同一職場内であれば、特に法定の手続きはありませんが、住所地が変わる転勤や出向、扶養家族に変更があった場合は、社会保険関係の法定手続き、諸手当(通勤手当・住宅手当・家族手当など)の変更に関する事務などが発生します。貸与物品の返還や異動先への事務引き継ぎも必要です。
また、人事履歴をパソコンで管理している企業では、異動に伴うデータ更新も忘れずに行いましょう。
高年齢者の継続雇用への対応
昨年4月、改正高年齢者雇用安定法が施行され、原則として65歳までの高年齢社員の希望者全員を継続雇用の対象とすることが義務づけられました。
厚生労働省は、毎年10月を「高年齢者雇用支援月間」と定め、さまざまな啓発活動を展開しています。
その一環として、各都道府県の「高齢・障害者雇用支援センター」では、先進企業の事例紹介、専門家による企業訪問や講演会、ワークショップなどを行っています。まだ制度整備ができていない企業は、こうした場を利用して情報収集し、対応を進めていくと良いでしょう。
全国労働衛生週間
10月1日から「全国労働衛生週間」がスタートします。過重労働による健康障害やメンタル面での不調を訴える労働者の増加傾向を受け、今年度のスローガンは「みんなで進める職場の改善 心とからだの健康管理」です。この機会に、社員1人1人の健康管理意識を啓発するとともに、自社の安全衛生活動の見直しを進め、快適な職場環境づくりに努めましょう。
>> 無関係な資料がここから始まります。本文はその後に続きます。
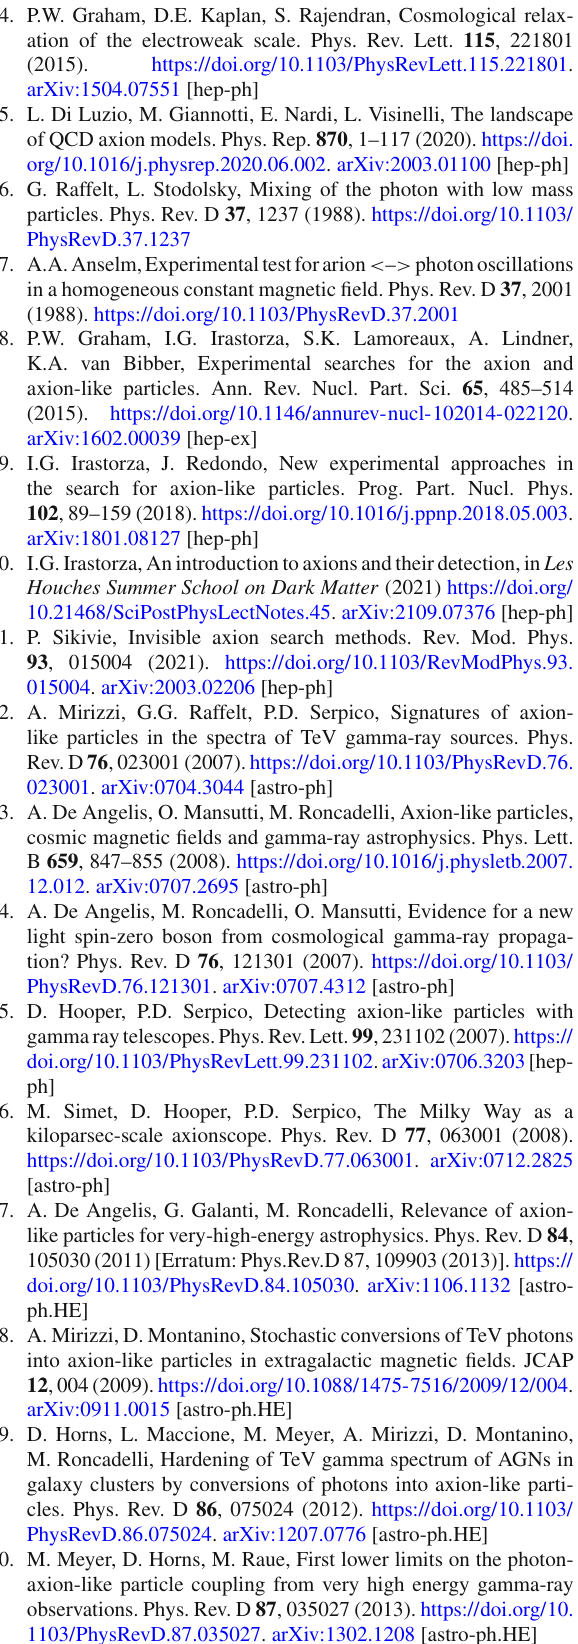
95% confidence level values of g a γ such that χ 2 − χ 2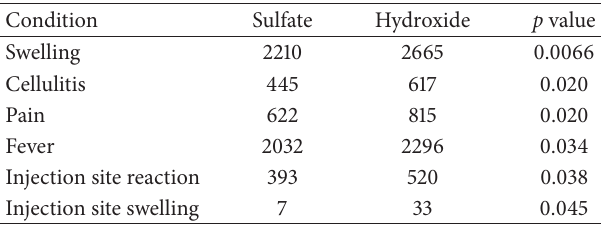
Table 7: Adverse reactions reported in VAERS for sulfate versus hydroxide in age-matched samples, and the likelihood that the contrasts observed in these distributions could have occurred by chance ( p < 0.05).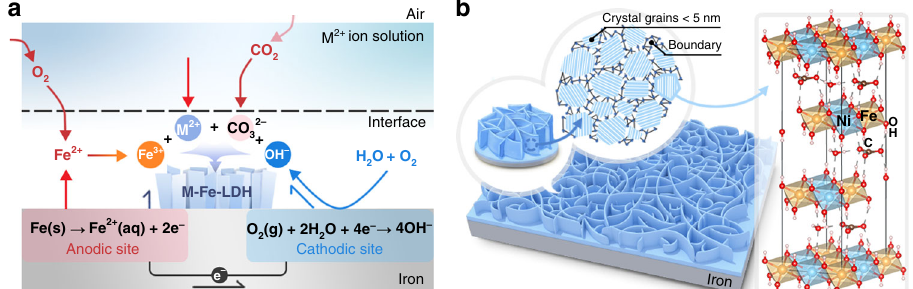
Fig. 1 Schematic illustrations of the formation and microstructure of the electrodes. a The speci fi c reactions happened during the corrosion of iron substrates; and b the formation of grain boundary-enriched layered double hydroxide (LDH) nanosheet arrays on the surface of iron substrates. A representative crystal structure of LDH is also shown in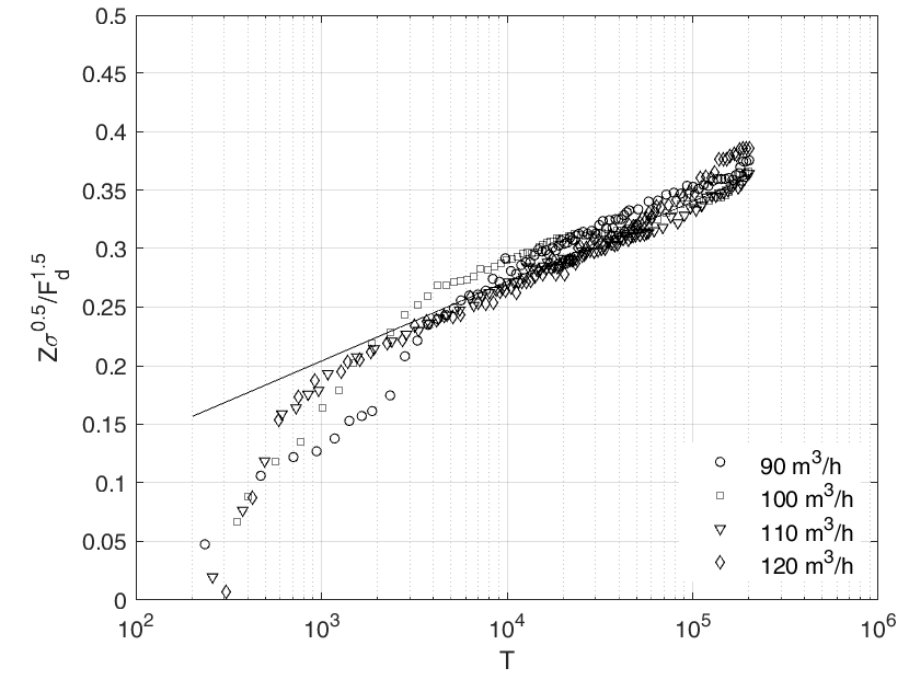
Figure 7. Time evolution of maximum scour depth measurements versus the predictors in the coordinates suggested by Oliveto and Hager [16].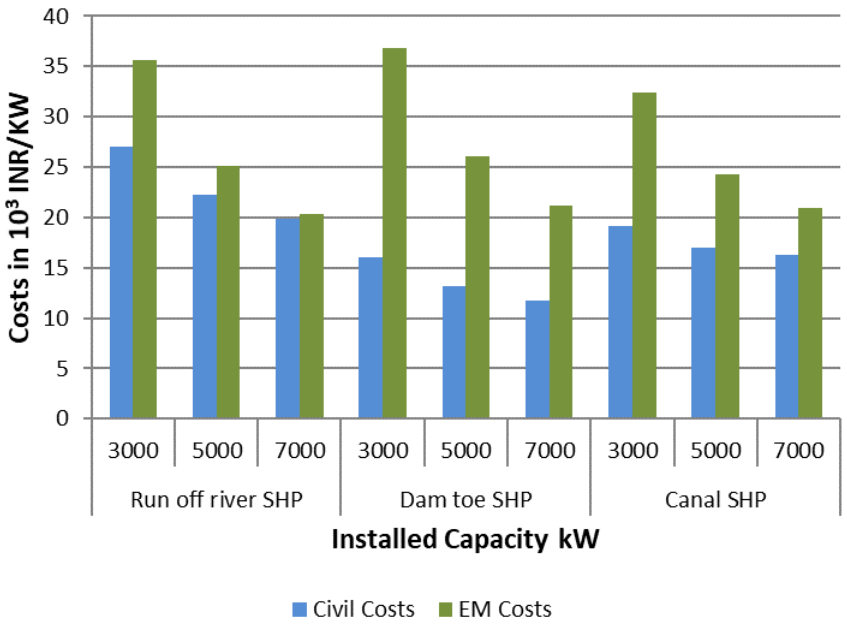
Figure 2. Cost of civil works vs. electro-mechanical components for low head SHP.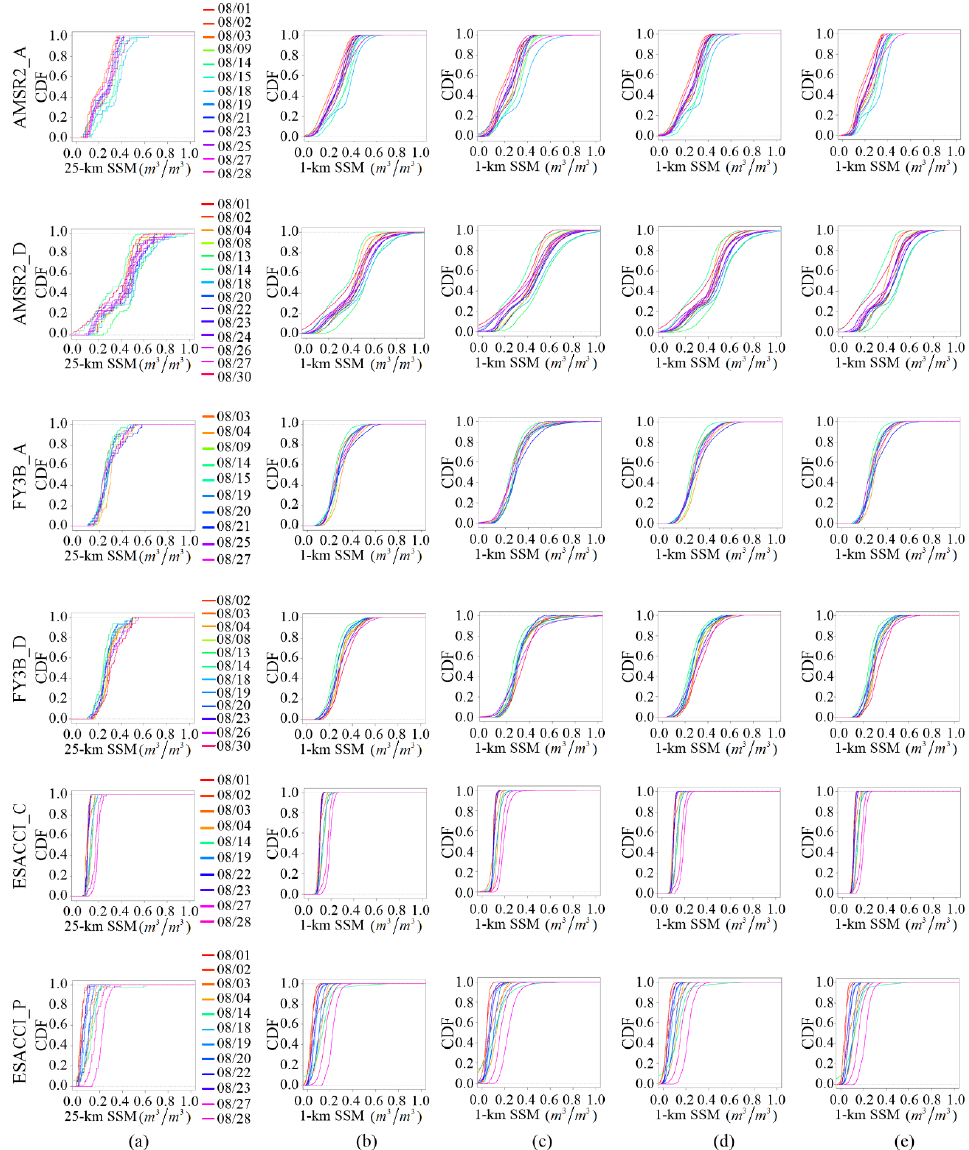
Figure 8. CDF curves for various remotely sensed products on available days within one month in the upstream HBR area: ( a ) coarse 25 km SSM products and downscaled 1 km SSM predictions derived using the four methods: ( b ) GWATPRK, ( c ) QRM, ( d ) ATPRK, and ( e ) SVR.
特に、この6月に改正された労働安全衛生法により、企業のメンタルヘルス対策として、労働者を対象とした医師などによる年1回のストレスチェックが義務化されました。以前にも増して、体系的な対応が求められることになります(平成27年12月までに施行予定。当分の間、社員数50人未満の事業場は努力義務)。
健康診断の実施
秋に健康診断を実施する事業所では、速やかに進められるよう、その要領について社員に周知徹底し、当日都合がつかない社員には別の受診日を設定し、受診漏れが発生しないように努めなければなりません。また、再検査などの診断結果が出た社員に対しては、確実な受診を促すことも大切です。
なお、健康診断個人票は5年の保存が義務づけられています。重要な個人情報なので、その管理にも気を配る必要があります。
冬季賞与の資料・情報の収集
冬季賞与を支給する予定の会社は、検討にあたっての資料・情報の収集を始めたい時期です。各種媒体のほか、商工会議所や同業組合、取引銀行の経営相談所などの資料・情報で、地域や業界の相場を調べておきましょう。
また、支給原資についても早めに確認し、売掛金の回収を強化するなど、資金確保の方法を検討しておきます。
年末商戦の人手の確保
毎年、パートやアルバイトの力を借りて、年末の繁忙期を乗り切っている会社も多いと思われます。厚生労働省が四半期ごとに実施している労働経済動向調査によれば、依然として、正社員等労働者、パートタイム労働者とも「不足」という状況が続いています(平成26年8月・労働者過不足判断指数)。
必要な人数を確保するには、早めの手配を心がけましょう。
延納を申請した場合の労働保険料第2期分の納付
労働保険の概算保険料は一括納付が原則ですが、年度更新の際に延納の申請をすることにより、3期に分割して納付できます。10月31日は、その第2期分の納付期限です。所轄の労働局から納付書が送られてきますので、内容を確認し、期日までに納付しましょう。
ちなみに、第3期分の納付期限は2015年1月末日です。
労働者死傷病(軽度)報告の提出
7月~9月の3カ月間に発生した業務中の軽度の事故や疾病により、社員が3日以下の休業をしたときは、10月31日までに労働者死傷病(軽度)報告を管轄の労働基準監督署に提出する必要があります。
なお、4日以上の休業が発生した場合には、その都度労働基準監督署に報告しなければなりません。